These "Voices of the Earth" are contemporary Mexican composers, and soprano
Irasema Terrazas gives them a valuable platform; with the exception of Samuel Zyman, who has been active as a faculty member at the Juilliard School in New York, they are not well known outside Mexico. The diversity of the group is impressive, as is the malleability of
Terrazas' instrument when it turns to new material: the basic sound of her voice is ravishing, and she adapts it equally well to the eclectic title work by Eduardo Gamboa with its Arab-inflected middle song of three, to the guitar-accompanied Por siempre Sabines, which tend toward vernacular musical language, to Zyman's dense, introspective Solamente sola, to the melancholy Canción de ausencia of Isaac Saúl, and to the Buddhist-oriented Cuatro piezas devocionales of Kovindu (aka, Alejandro Velasco). This last set of "devotional pieces," which perhaps show the influence of
Philip Glass, are unusual indeed. They have something of an
Yma Sumac quality in
Terrazas' reading, which is not a bad thing! And there are unexpected turns in all the other pieces.
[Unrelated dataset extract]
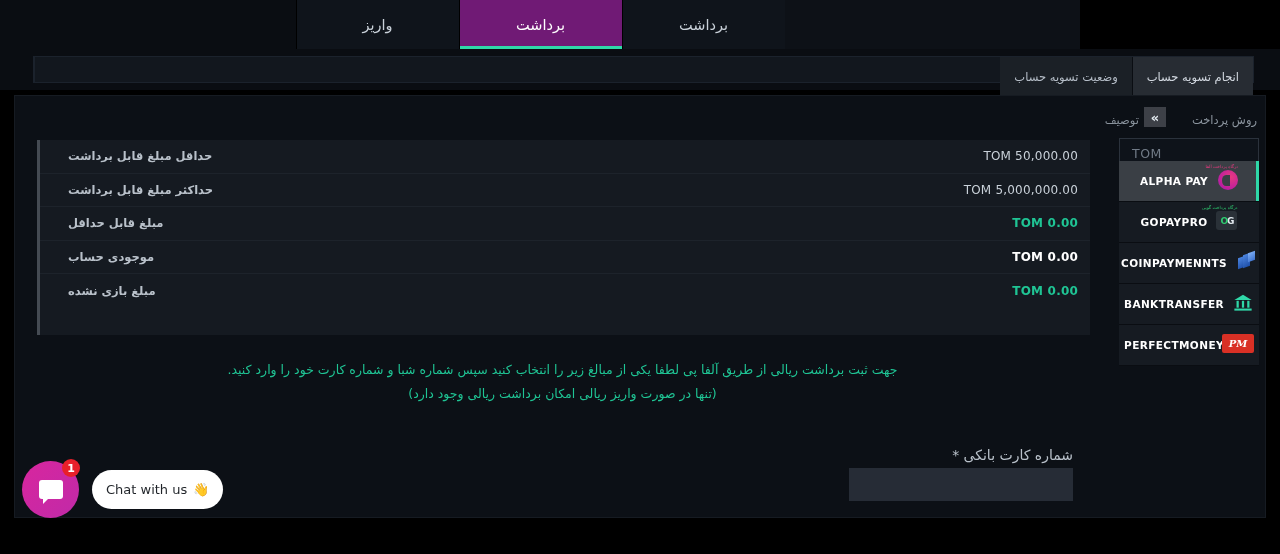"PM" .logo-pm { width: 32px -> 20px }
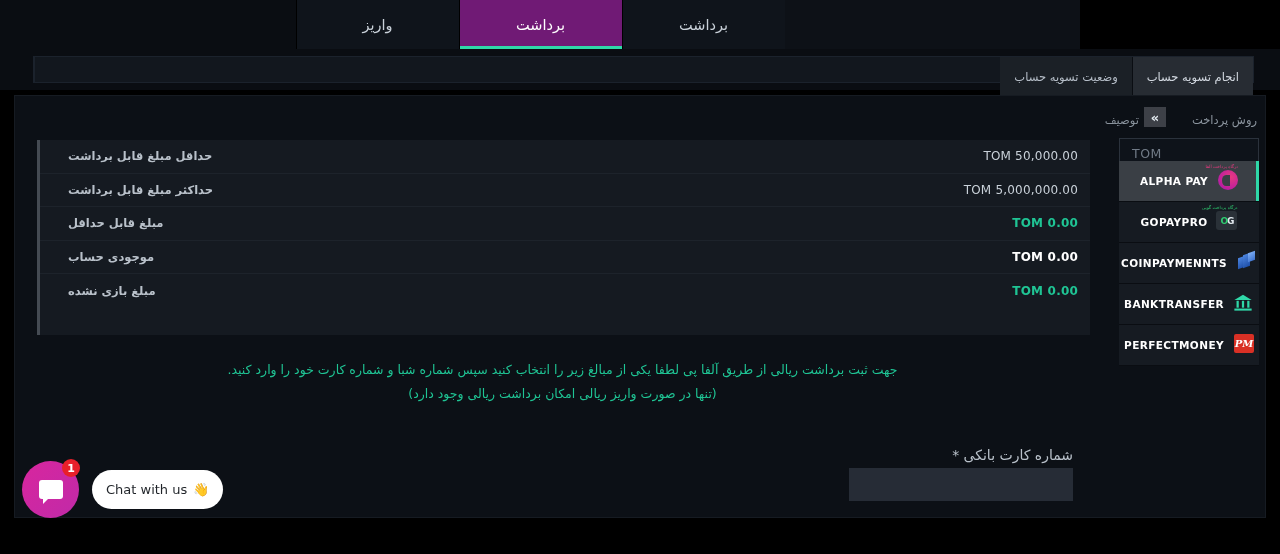"شماره کارت بانکی *" .field-label { font-size: 14px -> 10px; font-style: none -> italic }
A major flaw of this release is its omission of texts. Given the strong emphasis the artist and the booklet notes lay on the poetry involved, it's a real shame that only those with the ability to understand sung, poetic Spanish will really be in on the action. Thumbs down on this unwise decision, especially since the producers found room for two lavish pages promoting the label's website, one of them featuring a young woman in shorts and a sports bra.